Lancet Study on Heat-related deaths

The annual Lancet Countdown report was released recently.

What is the Lancet Countdown report?

The Lancet Countdown on health and climate change is an international, multidisciplinary report that monitors the changes in the health status of climate change. It is an independent assessment of the delivery of nationally determined contributions (NDCs) under the 2015 Paris Agreement. The seventh edition of this report was released recently.

What are the key findings of the report?

  • At the global level, heat-related deaths have surged by two-thirds in the last 20 years.
  • Extreme weather events in 2021 and 2022 has devastated every continent in the world.
  • Floods in Australia, Brazil, China, western Europe, Malaysia, Pakistan, South Africa, and South Sudan has caused thousands of deaths and displacements.
  • Heat-related deaths for people older than 65 years has increased by around 68 per cent between 2000-04 and 2017-21.
  • The global warming resulted in elderly and children younger than 1 year of age being exposed to 3.7 billion more heatwave days in 2021 than annually in 1986-2005.
  • The increase in heatwave days has resulted in 98 million more people facing food insecurity in 2020 than in 1981-2010.
  • The global land area affected by extreme drought has increased by one-third in the past five decades.
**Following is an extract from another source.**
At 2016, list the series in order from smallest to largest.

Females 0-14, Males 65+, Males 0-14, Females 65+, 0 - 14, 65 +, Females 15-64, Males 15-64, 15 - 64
This has put millions of people at risk of water insecurity.
  • In South Asia, between March and April, India and Pakistan witnessed a heatwave that was 30 times more likely caused by climate change.
  • India witnessed a 55 per cent increase in deaths caused by extreme heat.
  • Exposure to extreme heat caused a loss of 167.2 billion potential labour hours among Indians in 2021. This caused income loss that is equal to around 5.4 per cent of the country’s GDP.
  • While many parts of India regularly experience heatwaves in summer, these are becoming longer, more intense and frequent.
  • In 2021, more than 3.3 lakh people have died in India because of exposure to particulate matter emitted by burning fossil fuel.
  • Average household concentrations of particulate matter in India is 27 times higher than WHO’s recommendations.